───── RECORDS SHOWN

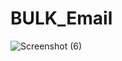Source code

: # BULK_Email
![Screenshot (6)](https://user-images.githubusercontent.com/48216786/97777699-fcc96200-1b97-11eb-8c3a-e6e7452e323c.png)
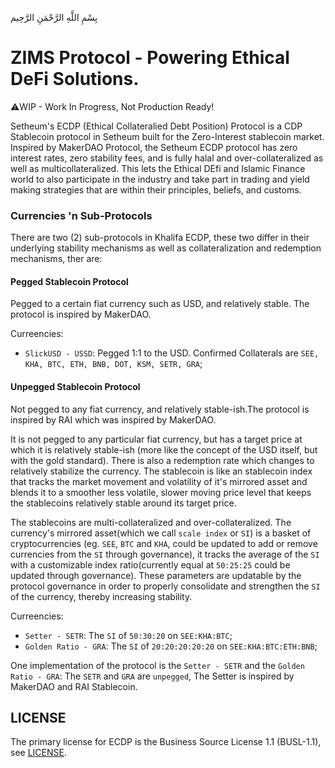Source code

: بِسْمِ اللَّهِ الرَّحْمَنِ الرَّحِيم

# ZIMS Protocol - Powering Ethical DeFi Solutions.

⚠️WIP - Work In Progress, Not Production Ready!

Setheum's ECDP (Ethical Collateralied Debt Position) Protocol is a CDP Stablecoin protocol in Setheum built for the Zero-Interest stablecoin market. Inspired by MakerDAO Protocol, the Setheum ECDP protocol has zero interest rates, zero stability fees, and is fully halal and over-collateralized as well as multicollateralized. This lets the Ethical DEfi and Islamic Finance world to also participate in the industry and take part in trading and yield making strategies that are within their principles, beliefs, and customs.

### Currencies 'n Sub-Protocols

There are two (2) sub-protocols in Khalifa ECDP, these two differ in their underlying stability mechanisms as well as collateralization and redemption mechanisms, ther are:

####  Pegged Stablecoin Protocol

Pegged to a certain fiat currency such as USD, and relatively stable. The protocol is inspired by MakerDAO.
 
Curreencies:
- `SlickUSD - USSD`: Pegged 1:1 to the USD.
Confirmed Collaterals are `SEE, KHA, BTC, ETH, BNB, DOT, KSM, SETR, GRA`;

####  Unpegged Stablecoin Protocol

Not pegged to any fiat currency, and relatively stable-ish.The protocol is inspired by RAI which was inspired by MakerDAO.

It is not pegged to any particular fiat currency, but has a target price at which it is relatively stable-ish (more like the concept of the USD itself, but with the gold standard). There is also a redemption rate which changes to relatively stabilize the currency. The stablecoin is like an stablecoin index that tracks the market movement and volatility of it's mirrored asset and blends it to a smoother less volatile, slower moving price level that keeps the stablecoins relatively stable around its target price.

The stablecoins are multi-collateralized and over-collateralized. The currency's mirrored asset(which we call `scale index` or `SI`) is a basket of cryptocurrencies (eg. `SEE`, `BTC` and `KHA`, could be updated to add or remove currencies from the `SI` through governance), it tracks the average of the `SI` with a customizable index ratio(currently equal at `50:25:25` could be updated through governance). These parameters are updatable by the protocol governance in order to properly consolidate and strengthen the `SI` of the currency, thereby increasing stability.

Curreencies:
- `Setter - SETR`: The `SI` of `50:30:20` on `SEE:KHA:BTC`;
- `Golden Ratio - GRA`: The `SI` of `20:20:20:20:20` on `SEE:KHA:BTC:ETH:BNB`;

 One implementation of the protocol is the `Setter - SETR` and the `Golden Ratio - GRA`: The `SETR` and `GRA` are `unpegged`,  The Setter is inspired by MakerDAO and RAI Stablecoin.

## LICENSE
The primary license for ECDP is the Business Source License 1.1 (BUSL-1.1), see [LICENSE](https://github.com/Khalifa-Blockchain/ECDP/blob/main/LICENSE.md).
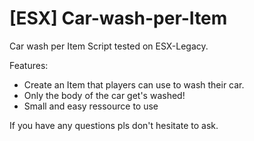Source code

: # [ESX] Car-wash-per-Item
Car wash per Item Script tested on ESX-Legacy.

Features:

- Create an Item that players can use to wash their car.
- Only the body of the car get's washed!
- Small and easy ressource to use

If you have any questions pls don't hesitate to ask.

──────────

:: EXERCISE DESCRIPTION ::
Set out every line of the listing above as a JSON list of strings, one string per line, with blank lines and the pictures left out.

:: PROBLEM SOLUTION ::
[
  "Source code",
  ": # BULK_Email",
  "![Screenshot (6)](https://user-images.githubusercontent.com/48216786/97777699-fcc96200-1b97-11eb-8c3a-e6e7452e323c.png)",
  "Source code",
  ": بِسْمِ اللَّهِ الرَّحْمَنِ الرَّحِيم",
  "# ZIMS Protocol - Powering Ethical DeFi Solutions.",
  "⚠️WIP - Work In Progress, Not Production Ready!",
  "Setheum's ECDP (Ethical Collateralied Debt Position) Protocol is a CDP Stablecoin protocol in Setheum built for the Zero-Interest stablecoin market. Inspired by MakerDAO Protocol, the Setheum ECDP protocol has zero interest rates, zero stability fees, and is fully halal and over-collateralized as well as multicollateralized. This lets the Ethical DEfi and Islamic Finance world to also participate in the industry and take part in trading and yield making strategies that are within their principles, beliefs, and customs.",
  "### Currencies 'n Sub-Protocols",
  "There are two (2) sub-protocols in Khalifa ECDP, these two differ in their underlying stability mechanisms as well as collateralization and redemption mechanisms, ther are:",
  "####  Pegged Stablecoin Protocol",
  "Pegged to a certain fiat currency such as USD, and relatively stable. The protocol is inspired by MakerDAO.",
  "Curreencies:",
  "- `SlickUSD - USSD`: Pegged 1:1 to the USD.",
  "Confirmed Collaterals are `SEE, KHA, BTC, ETH, BNB, DOT, KSM, SETR, GRA`;",
  "####  Unpegged Stablecoin Protocol",
  "Not pegged to any fiat currency, and relatively stable-ish.The protocol is inspired by RAI which was inspired by MakerDAO.",
  "It is not pegged to any particular fiat currency, but has a target price at which it is relatively stable-ish (more like the concept of the USD itself, but with the gold standard). There is also a redemption rate which changes to relatively stabilize the currency. The stablecoin is like an stablecoin index that tracks the market movement and volatility of it's mirrored asset and blends it to a smoother less volatile, slower moving price level that keeps the stablecoins relatively stable around its target price.",
  "The stablecoins are multi-collateralized and over-collateralized. The currency's mirrored asset(which we call `scale index` or `SI`) is a basket of cryptocurrencies (eg. `SEE`, `BTC` and `KHA`, could be updated to add or remove currencies from the `SI` through governance), it tracks the average of the `SI` with a customizable index ratio(currently equal at `50:25:25` could be updated through governance). These parameters are updatable by the protocol governance in order to properly consolidate and strengthen the `SI` of the currency, thereby increasing stability.",
  "Curreencies:",
  "- `Setter - SETR`: The `SI` of `50:30:20` on `SEE:KHA:BTC`;",
  "- `Golden Ratio - GRA`: The `SI` of `20:20:20:20:20` on `SEE:KHA:BTC:ETH:BNB`;",
  " One implementation of the protocol is the `Setter - SETR` and the `Golden Ratio - GRA`: The `SETR` and `GRA` are `unpegged`,  The Setter is inspired by MakerDAO and RAI Stablecoin.",
  "## LICENSE",
  "The primary license for ECDP is the Business Source License 1.1 (BUSL-1.1), see [LICENSE](https://github.com/Khalifa-Blockchain/ECDP/blob/main/LICENSE.md).",
  "Source code",
  ": # [ESX] Car-wash-per-Item",
  "Car wash per Item Script tested on ESX-Legacy.",
  "Features:",
  "- Create an Item that players can use to wash their car.",
  "- Only the body of the car get's washed!",
  "- Small and easy ressource to use",
  "If you have any questions pls don't hesitate to ask."
]